The word “prediction” implies anticipating a determined outcome. The purpose of this prediction is to implement measures that help prevent a given outcome. In the clinical field, the best scale or predictive marker is the one that is inexpensive, universally accessible and reproducible, rapidly obtained, and highly accurate.

From the perspective of biostatistics, the best predictive test is the one with a high positive LR, or that is associated with, or increases, post-test probability.

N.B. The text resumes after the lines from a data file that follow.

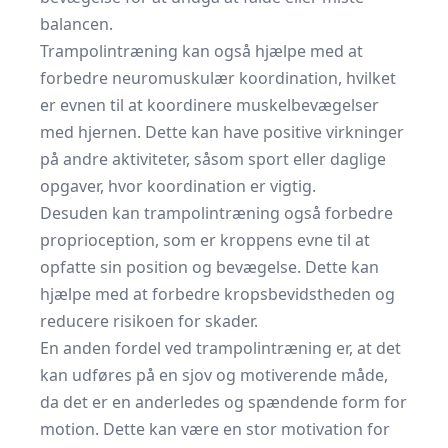
balancen.
Trampolintræning kan også hjælpe med at
forbedre neuromuskulær koordination, hvilket
er evnen til at koordinere muskelbevægelser
med hjernen. Dette kan have positive virkninger
på andre aktiviteter, såsom sport eller daglige
opgaver, hvor koordination er vigtig.
Desuden kan trampolintræning også forbedre
proprioception, som er kroppens evne til at
opfatte sin position og bevægelse. Dette kan
hjælpe med at forbedre kropsbevidstheden og
reducere risikoen for skader.
En anden fordel ved trampolintræning er, at det
kan udføres på en sjov og motiverende måde,
da det er en anderledes og spændende form for
motion. Dette kan være en stor motivation for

This can be achieved by increasing the pre-test probability or by finding a marker or scale with a high predictive value that up to now, including total calcium and albumin-corrected calcium, does not exist. All the markers and scales used for evaluating AP severity are far from being perfect or ideal,7 and therefore the search for a better biomarker or predictive scale is both necessary and justified.

Although the results of the study by Gutierrez-Jiménez et al.1 are limited, they are nevertheless provocative and interesting. But before they can be accepted or rejected they should be validated and reproduced in other populations and studies that include a greater number of cases.